Artist residence / exhibition foam born

A composition of objects and photographs. On the left there is a ceramic statue, depicting a naked female figure on a black background. On it is a photo showing a hand with an open pomegranate in front of the naked breasts of two women. On the right there is a photo of an amphora, representing the birth of Aphrodite. Above the photos there is a black and orange knitted cord. © Peles Empire, courtesy of Eins Gallery

Sat, 17.04.2021 -
Fri, 14.05.2021

eins gallery

Artist residence and exhibition of the artist duo Peles Empire

Due to the lockdown, the exhibition is temporarily closed until 8 May 2021. The exhibition will be extended from 10 until 14 May 2021 following the measures and conditions that will be in effect during that time.

The exhibition foam born is the outcome of a three-week artist residency of Peles Empire at eins gallery in Limassol, where the artist duo Barbara Wolff and Katharina Stöver deal with the Cyprus born Goddess Aphrodite.

Peles Empire dissect and reshuffle the supposedly original meaning of somewhere (like the castle Peles), something (like a specific form of architecture), or someone (like Cleopatra or Aphrodite), in order to question what time and culture has made of it.

Aphrodite, the subject of art, mythology and fantasy for millennia, is mostly presented from a male perspective, ascribing her a passive rather than an active role. Throughout the centuries her representation has changed from bird-like or penile clay figurines to bearded representations, or, famously, to Botticelli’s depiction and so also her meaning has shifted.

The partly demonised, partly sexualised perception of Aphrodite is a more recent development; it ignores that for the ancients Aphrodite was a patron not simply for lust, but for a lust for life. An aspect often unmentioned is that she was the goddess of Mixis, celebrating sexuality in its diversity and helping humans to live together.

Aphrodite is also said to have planted the first pomegranate tree on Cyprus. The fruit itself has a long historical tail of references, including the suspicion of it being the “apple” Eve plucked from the tree in the Garden of Eden.

Notions of guilt about curiosity, sexuality and female expression accompany both Aphrodite and the Pomegranate.

Peles Empire was established in 2005 in Frankfurt. Their name is derived from Peleș Castle, a summer residence in the Carpathians of the Romanian royal family.

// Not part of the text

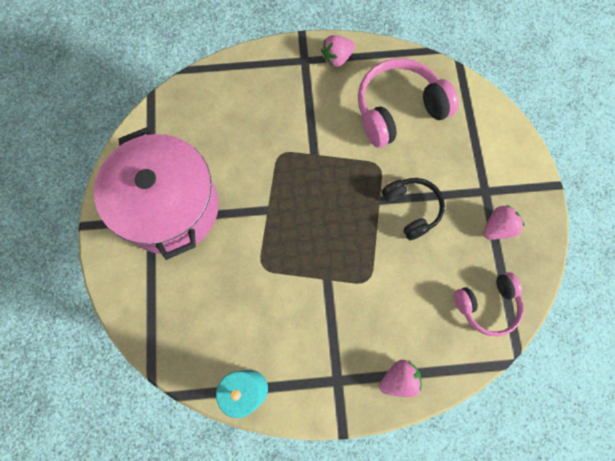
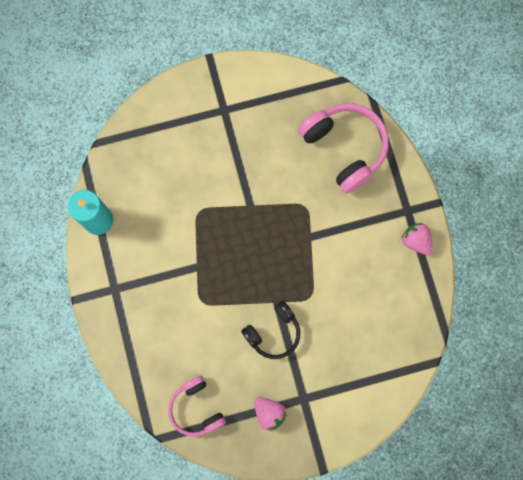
camera: 80 degrees right, 5 degrees up
pink pot [94,127,219,260] -> none
pink headphones [358,58,459,148] -> pink headphones moved to [298,103,389,194]
pink strawberry [379,360,422,397] -> none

Each of the castle’s hundreds of rooms boasts eclectic interiors, stylistic imitations from diverse architectural epochs, combined in a convoluted structure. The decoration of the halls extends from gothic to rococo to art deco and stages a history that never took place in this form. The principle of assimilation and reproduction is the basis of Peles Empire's artistic practice. The sampling of found structures and their own works draws its added value from the field of tension between reproductive transformation and manual mode of production.

Paper, concrete, tiles and cast stone are part of the artists' repertoire of materials. The components are overlaid, printed, deformed and mixed. It is not only found situations that find a translation in the work, but also their own works and installations are adopted as photographic images or as fragments in later works. Starting from photography as a medium to depict spacial relations in a two-dimensional way, the play between two-dimensional and three-dimensional reproduction is a constant in the work of Peles Empire.

Artists Barbara Wolff (*1980, Fogarasch, Romania, lives in Berlin) and Katharina Stöver (*1982 Gießen, lives in Berlin) are Peles Empire. They studied at the Städelschule in Frankfurt am Main under Wolfgang Tillmans, Michael Krebber and Hermann Nitsch and at the Slade School of Fine Arts and the Royal Academy School in London. Most recently, their work has  been shown at Barakat Contemporary, Seoul 2020, the Scottish National Gallery of Modern Art, Edinburgh, the Timisoara Biennale, Romania 2019, the Künstlerhaus Graz (2019), the Swiss Institute (2018), the Skulptur Projekten Münster (2017), the Kunstverein Hannover (2017), the Kunstverein Kassel (2017) and the Portikus in Frankfurt (2017). Works by Peles Empire are part of the official collections of the Kunstmuseum Stuttgart, the European Central Bank, Frankfurt am Main, the Contemporary Art Collection of the Federal Republic of Germany, Bonn, as well as numerous private collections.

Among others they received the Peter Jacobi Prize in 2021, the Berliner Arbeitsstipendium in 2018, Stiftung Kunstfonds in 2016, Kunststiftung Baden-Württemberg 2013, and the Hessische Kulturstiftung 2011.